Excerto do texto –

+ + + + + + +

Foi publicado em Diário da República o Decreto-Lei n.º 10/2024, de 8 de janeiro, que procede à reforma e simplificação dos licenciamentos no âmbito do urbanismo, ordenamento do território e indústria.
O diploma concretiza ainda um dos eixos do programa «Mais Habitação», disponibilizando mais solos para habitação acessível. Com efeito, «a simplificação destes procedimentos contribui para o aumento dos solos disponíveis, permitindo igualmente que os custos da criação de habitação sejam menores e os tempos de concretização de projetos imobiliários sejam mais reduzidos», pode ler-se no preâmbulo do diploma.
Em matéria de urbanismo, procede-se à eliminação da necessidade de obter licenças urbanísticas, criando-se, para o efeito, novos casos de comunicação prévia, de isenção e de dispensa de controlo prévio.

+ + + + + + +

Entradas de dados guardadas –
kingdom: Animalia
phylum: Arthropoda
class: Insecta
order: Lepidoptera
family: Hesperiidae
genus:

+ + + + + + +

Tarefas a realizar –
1. Diga se cada afirmação está de acordo com o texto sobre os licenciamentos. Responda sim ou não e cite as palavras do texto que decidem: (a) o Decreto-Lei n.º 10/2024 é de 8 de janeiro; (b) em matéria de urbanismo, o diploma passa a exigir mais licenças urbanísticas; (c) a frase citada sobre os custos da criação de habitação vem do preâmbulo do diploma.
2. Transcreva, sem alterações, o trecho do texto sobre os licenciamentos. Comece nas palavras "Em matéria de" e pare depois de "de controlo prévio.".

Respostas a seguir –
1.
(a) Sim: "Decreto-Lei n.º 10/2024, de 8 de janeiro"
(b) Não: "procede-se à eliminação da necessidade de obter licenças urbanísticas"
(c) Sim: "pode ler-se no preâmbulo do diploma"

2.
Em matéria de urbanismo, procede-se à eliminação da necessidade de obter licenças urbanísticas, criando-se, para o efeito, novos casos de comunicação prévia, de isenção e de dispensa de controlo prévio.